Pittsburgh Penguins' James Neal Proving He IS the "Real Deal"

By Stephanie Lewark

James Neal is a relatively short name for a largely solid player who has been packing quite a big punch on the ice for the Pittsburgh Penguins as of late.

Only a few short months ago, the Pittsburgh Penguins acquired Neal along with Dallas Stars teammate, defenseman Matt Niskanen, in exchange for Pittsburgh’s up-and-coming defenseman Alex Goligoski back in February 2011.

Shortly after arriving in Pittsburgh, talk of his being on a line with Penguins star Sidney Crosby began, once again, to ignite Penguins fans’ interest and unrequited hopes of “a winger for Crosby.”

Neal is the type of player that you can just feel in your hockey-wise bones posesses talent that will provide him with limitless possibilities throughout his professional career.  One of those players that you can’t help but to watch. Perhaps it was his rookie season that has given some indication of just how talented he really is.  In his first career NHL game playing for the Dallas Stars in October 2008, Neal scored his first NHL goal.  A few months later into his rookie season in December 2008, he recorded his first NHL hat trick and went on to finish the season with a total of 24 goals (and 37 points) surpassing the number of rookie goals set by former Star, Jussi Jokinen, back in the 2005-06 season (with 17 goals).

However, his first albeit short season with Pittsburgh (a period of a little less than three months, February – May) didn’t come close to reflecting anything of that nature and you could just hear a collective sigh among the organization and fans echoing, “not again” (in reference to the 2010 Alexei Ponikarovski pick-up and the like).

But even early on during this past pre-season, you could feel the nervous energy among Pens Nation when Neal had the puck and failed to cash-in on ideal opportunities around the net despite how obviously hard he worked. His inability to score goals was definitely not for a lack of playing hard or physical for it; somewhat hesitant, perhaps, but not for an inability to play. It was painfully apparent that he was in the right places at the right times, but the bounces never seemed to go his way and neither did the goals. Until, that is, the Penguins first regular-season game against the Canucks on the road in Vancouver earlier this month. A few seconds past five minutes into the first period, Neal scored his first goal of the season and there was a palpable shift in his play and the bounces along with, unquestionably, an increase in his confidence. The goal flood-gates had opened and the positive results of which have yet to and hopefully will not subside.

What makes Neal so successful, especially in Dan Bylsma’s system and why you just knew that once he overcame this hurdle that there would be no stopping him, is that he can play both sides of the puck – offensively and defensively. He certainly doesn’t shy away from scrums along the boards and in the corners for pucks which fits perfectly into Bylsma’s game-plan.
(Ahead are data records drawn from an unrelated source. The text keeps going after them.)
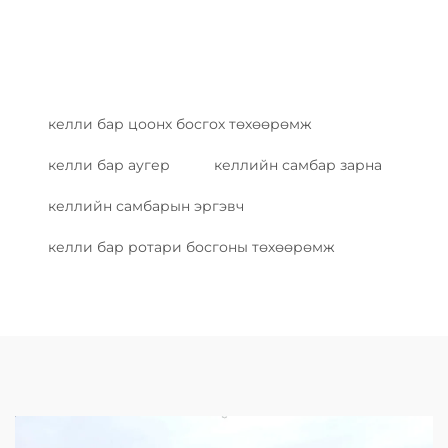
келли бар цоонх босгох төхөөрөмж
келли бар аугер
келлийн самбар зарна
келлийн самбарын эргэвч
келли бар ротари босгоны төхөөрөмж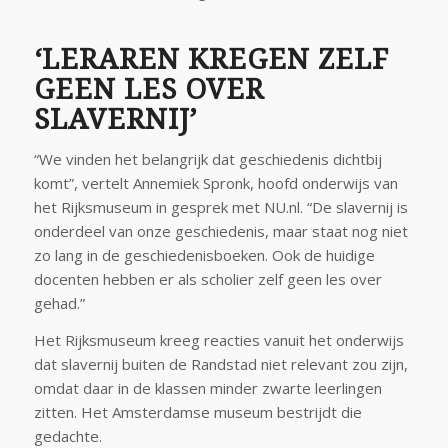
‘LERAREN KREGEN ZELF
GEEN LES OVER
SLAVERNIJ’
“We vinden het belangrijk dat geschiedenis dichtbij
komt”, vertelt Annemiek Spronk, hoofd onderwijs van
het Rijksmuseum in gesprek met NU.nl. “De slavernij is
onderdeel van onze geschiedenis, maar staat nog niet
zo lang in de geschiedenisboeken. Ook de huidige
docenten hebben er als scholier zelf geen les over
gehad.”
Het Rijksmuseum kreeg reacties vanuit het onderwijs
dat slavernij buiten de Randstad niet relevant zou zijn,
omdat daar in de klassen minder zwarte leerlingen
zitten. Het Amsterdamse museum bestrijdt die
gedachte.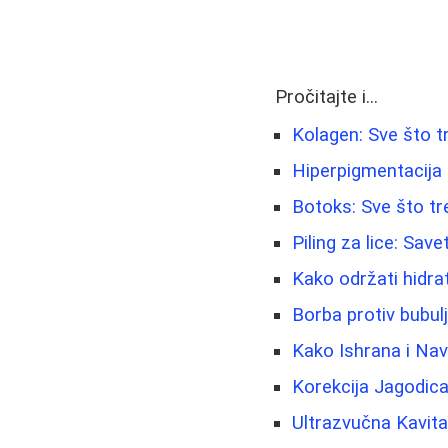
Pročitajte i...
Kolagen: Sve što t
Hiperpigmentacija i 
Botoks: Sve što tr
Piling za lice: Sav
Kako održati hidra
Borbа protiv bubulji
Kako Ishrana i Navi
Korekcija Jagodic
Ultrazvučna Kavita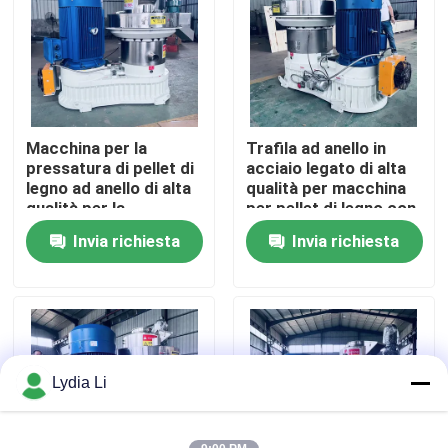
Chi siamo
Fatory Tour
Macchina per la
Trafila ad anello in
pressatura di pellet di
acciaio legato di alta
Controllo di qualità
legno ad anello di alta
qualità per macchina
qualità per la
per pellet di legno con
produzione di energia
lubrificazione
Invia richiesta
Invia richiesta
Contattaci
pulita
automatica e
trasmissione a
ingranaggi elicoidali
efficiente
Richiedere un preventivo
Macchina del mulino della pallina
Lydia Li
Fabbricazione di pellet di legno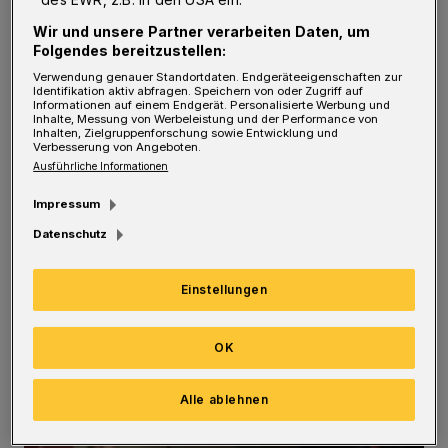
Wuppertalerinnen und Wuppertaler
Wir und unsere Partner verarbeiten Daten, um
mitmachen können - mit Selbstbeteiligung
Folgendes bereitzustellen:
von 25 Euro bzw. ermäßigt 12,50 Euro für
Verwendung genauer Standortdaten. Endgeräteeigenschaften zur
Identifikation aktiv abfragen. Speichern von oder Zugriff auf
insgesamt fünf Mittagessen.
Informationen auf einem Endgerät. Personalisierte Werbung und
Inhalte, Messung von Werbeleistung und der Performance von
Inhalten, Zielgruppenforschung sowie Entwicklung und
Verbesserung von Angeboten.
Ein Klassiker beim Kulturrucksack ist das
Ausführliche Informationen
inklusive Projekt „4 Elemente of Hip-Hop“ im
Impressum
Kinder- und Jugendtreff Arrenberg. Vom 27.
Datenschutz
Juni bis 1. Juli können Teilnehmerinnen und
Teilnehmer hier ihre individuellen Stärken bei
Einstellungen
Graffiti, Breakdance, DJing und Rap
entdecken.
OK
Alle ablehnen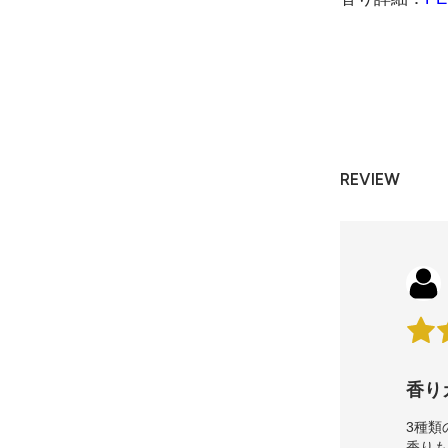
在庫：999
藤（限定）
110円(税込)
在庫：999
REVIEW
ストロベリー
110円(税込)
在庫：999
ベリーサング
110円(税込)
香り
在庫：999
3種類
香り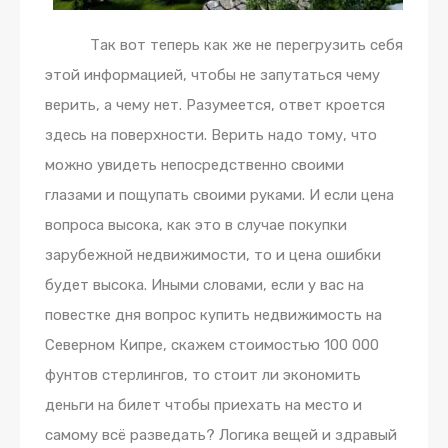
Так вот теперь как же не перегрузить себя
этой информацией, чтобы не запутаться чему
верить, а чему нет. Разумеется, ответ кроется
здесь на поверхности. Верить надо тому, что
можно увидеть непосредственно своими
глазами и пощупать своими руками. И если цена
вопроса высока, как это в случае покупки
зарубежной недвижимости, то и цена ошибки
будет высока. Иными словами, если у вас на
повестке дня вопрос купить недвижимость на
Северном Кипре, скажем стоимостью 100 000
фунтов стерлингов, то стоит ли экономить
деньги на билет чтобы приехать на место и
самому всё разведать? Логика вещей и здравый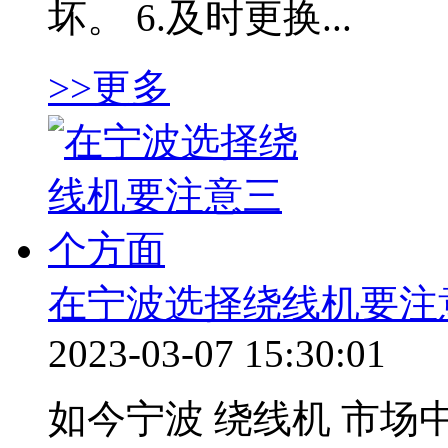
坏。 6.及时更换...
>>更多
在宁波选择绕线机要注
2023-03-07 15:30:01
如今宁波 绕线机 市场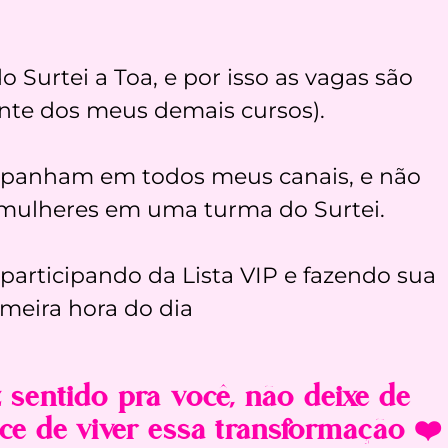
Surtei a Toa, e por isso as vagas são
ente dos meus demais cursos).
panham em todos meus canais, e não
mulheres em uma turma do Surtei.
 participando da Lista VIP e fazendo sua
imeira hora do dia
sentido pra você, não deixe de
nce de viver essa transformação ❤️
Thursday evening, with a home-win against the Montreal Canadiens at the CONSOL, Neal scored his seventh goal (through all nine games he / the team has played). Presently, he is tied with Toronto’s Phil Kessel who is also playing at the top of his game right now, as the league’s leading scorer(s) with seven goals.

Recently, a buzz has already started about an extension for Neal with Pittsburgh. It looks like his hard work will pay off for him. According to an article from the Pittsburgh Tribune-Review’s Rob Rossi and Josh Yohe who recently talked to Penguins general manager, Ray Shero, it doesn’t appear to be a matter of ‘if,’ but ‘when.’

“We’ll likely wait a little bit,” Shero said of potential extension talks with Neal’s agent, Pat Morris. “He has an agent I’ve dealt with well over the years. When the time comes, we’ll get something done. There’s no doubt in that.”

And, to think, all this BEFORE he gets to play on a line with Sidney Crosby (OH, the possibilities!). Until then, we’ll most likely continue to see Neal taking care of business.